- [Quoted text]
A Summary of Child Car Seat Laws in Oklahoma
- Oklahoma law requires all children less than 2 years old to ride on rear-facing seats.
- The law allows children 2 years or older to ride on forward-facing seats.
- The law requires all children at least 4 years to ride on booster seats until they are 8 years old or 4’9’’ tall.
- Children should remain in the back seat until age 13.
Rear-facing Car Seat Laws in Oklahoma
Oklahoma law requires all children less than 2 years old to ride on rear-facing seats. The rear-facing position is considered the safest for infants, and parents are encouraged to keep their children in this position until the seat’s weight and height limits have been exceeded. Rear-facing seats hold the child in place during a crash and distribute the crash forces across the stronger parts of the body, often protecting the spine, head, and neck from injury. Typically, babies usually start with infant-only seats which are designed for newborns. These seats are rear-facing only, and children usually outgrow them within a short amount of time and then switch to convertible seats. Convertibles have higher weight limits (up to 40 pounds) and allow you to keep your baby rear-facing until he or she is 3-4 years old. Rear-facing seats should be installed in the back seat and away from an active airbag.

- [Data block]
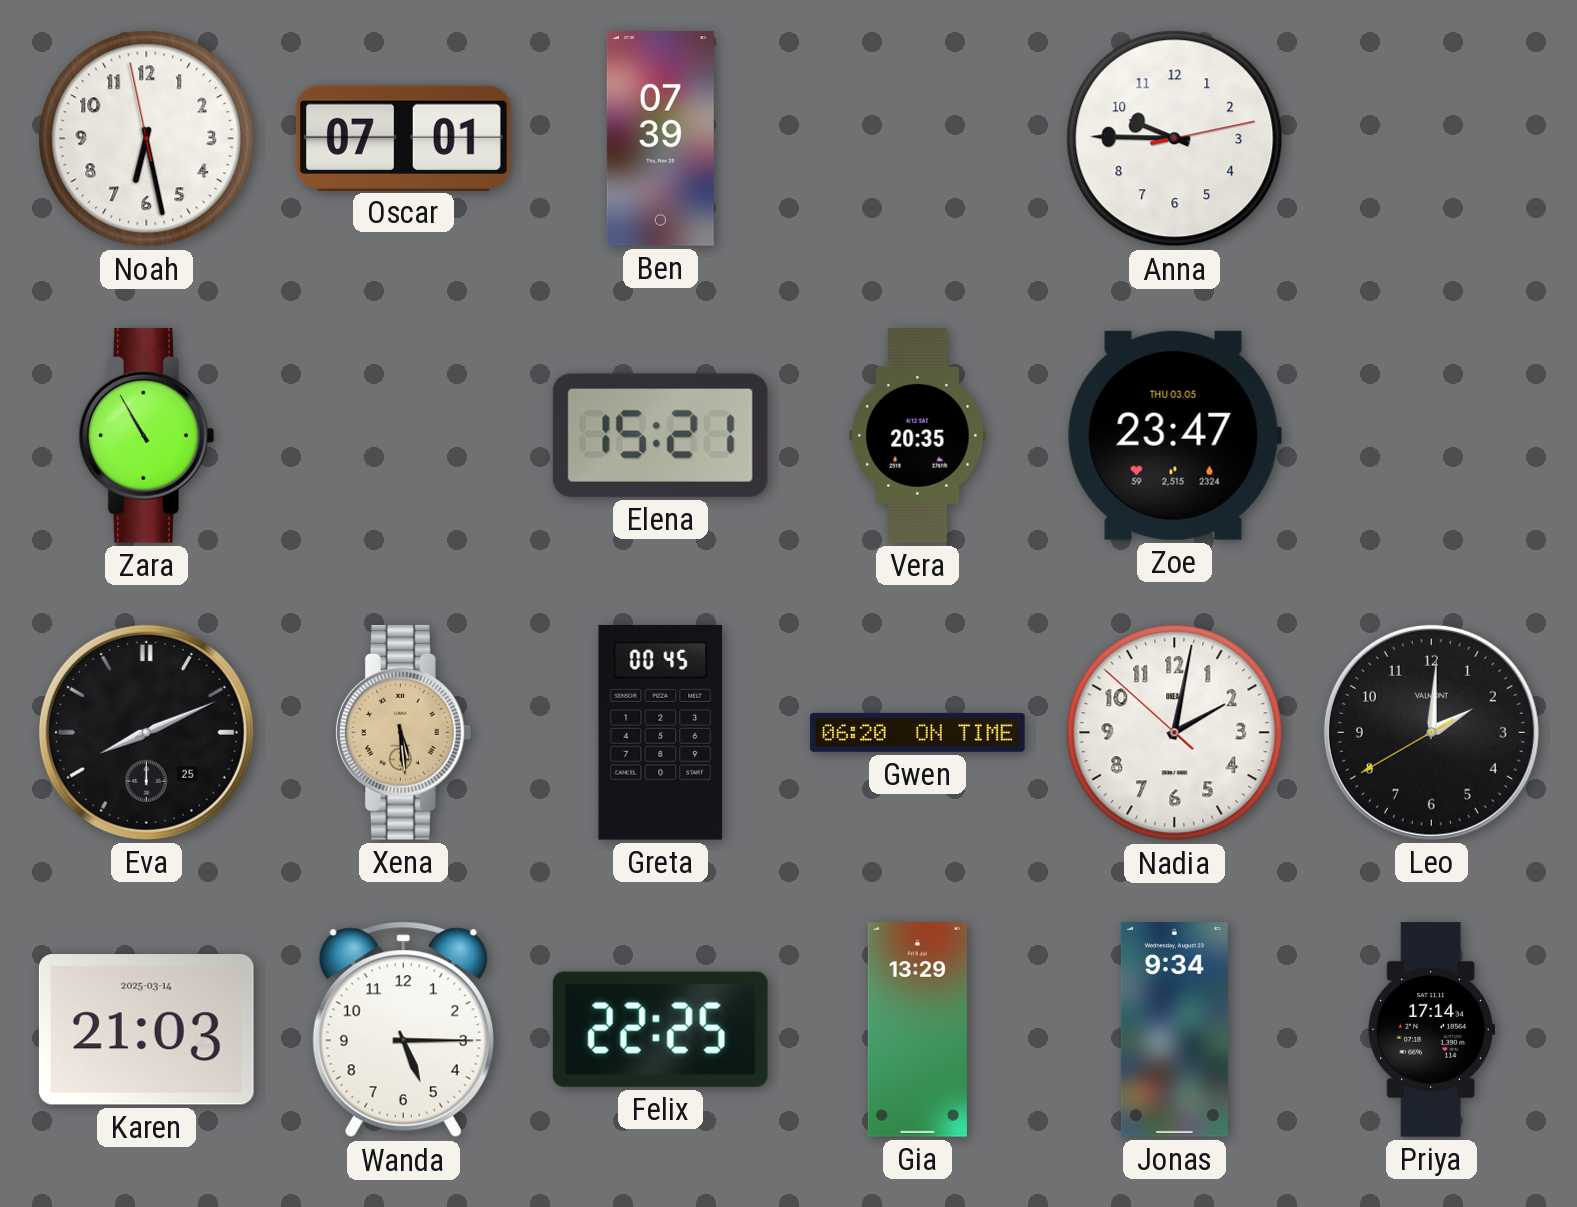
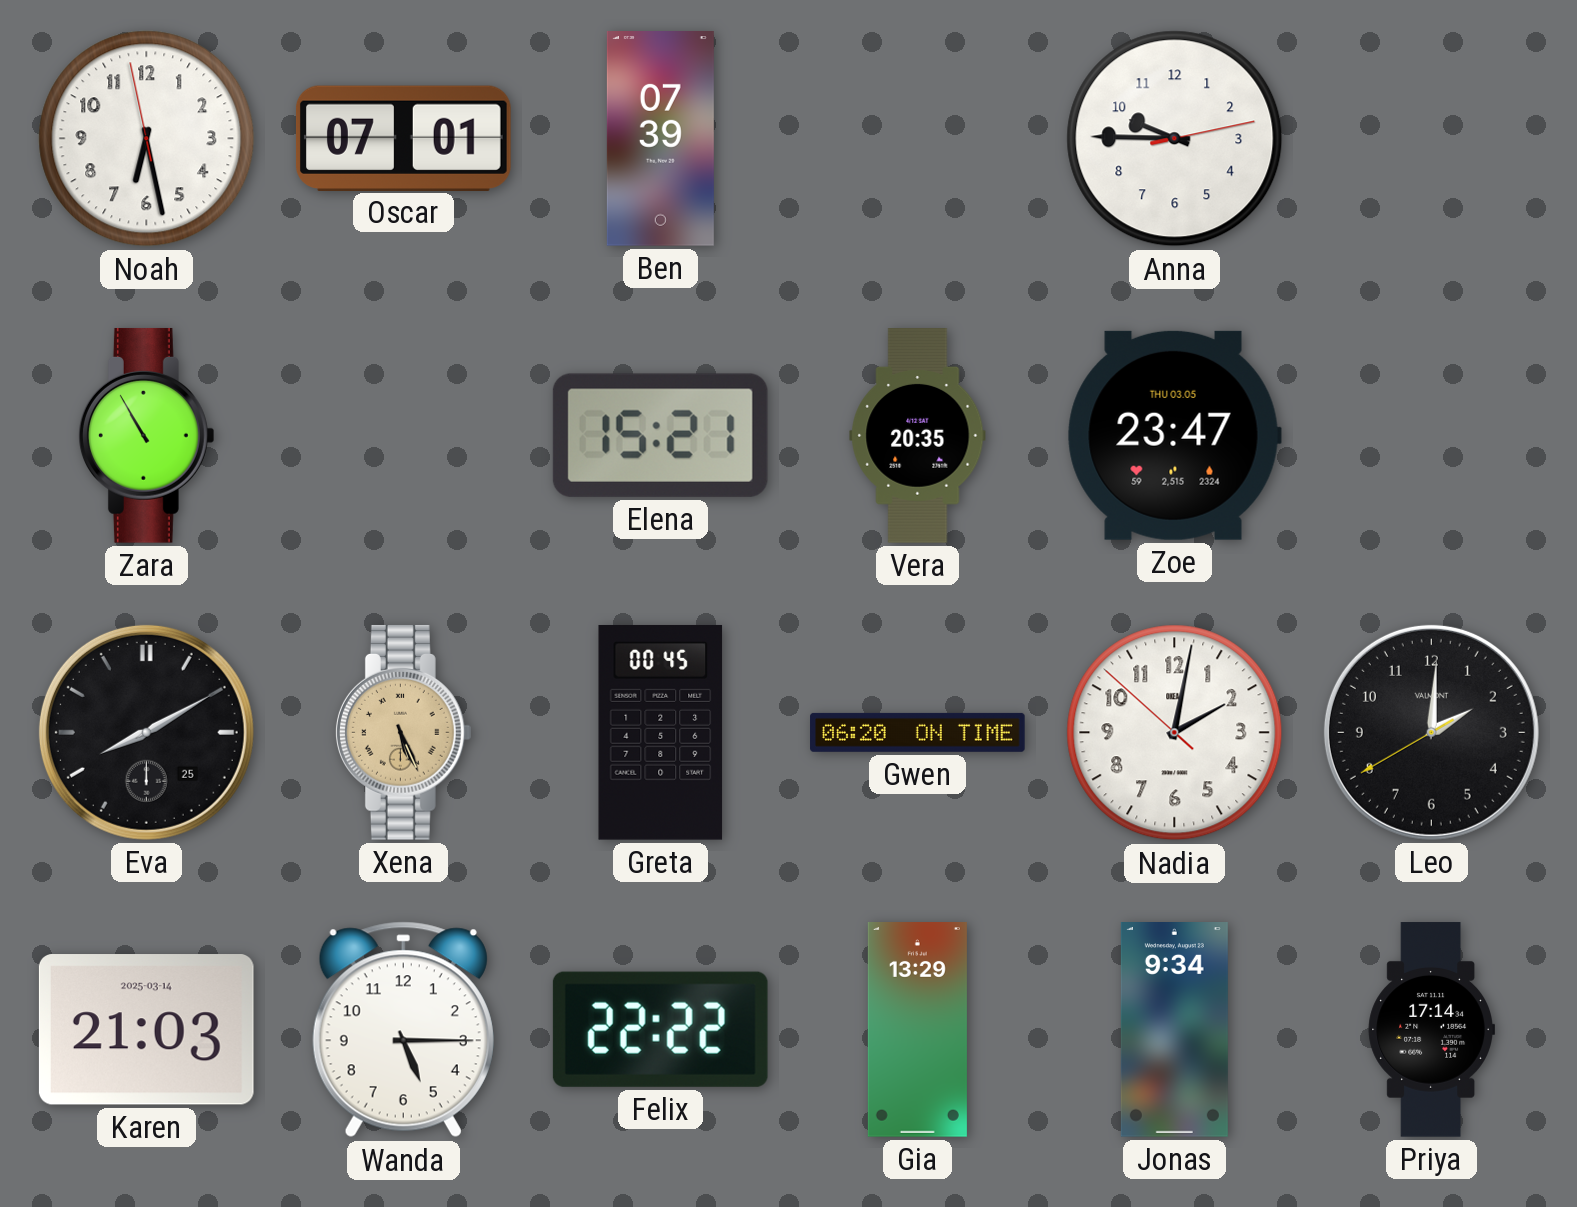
Eva: 8:11 -> 8:10
Xena: 5:29 -> 5:26
Felix: 22:25 -> 22:22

- [Goal 1] Edit the Oklahoma car seat text, starting at the words "A Summary of" and stopping after "until age 13.", so that "booster seats" is replaced with "belt-positioning booster seats".
- [Goal 2] According to the Oklahoma car seat text, what is the upper weight limit of convertible seats?
- [Goal 3] List every type of child car seat that the Oklahoma car seat text names.
The listing has no connection to the Oklahoma car seat text.

- [Exercise answer 1]
A Summary of Child Car Seat Laws in Oklahoma
- Oklahoma law requires all children less than 2 years old to ride on rear-facing seats.
- The law allows children 2 years or older to ride on forward-facing seats.
- The law requires all children at least 4 years to ride on belt-positioning booster seats until they are 8 years old or 4’9’’ tall.
- Children should remain in the back seat until age 13.

- [Exercise answer 2] Up to 40 pounds.

- [Exercise answer 3] Rear-facing seats, forward-facing seats, booster seats, infant-only seats, convertible seats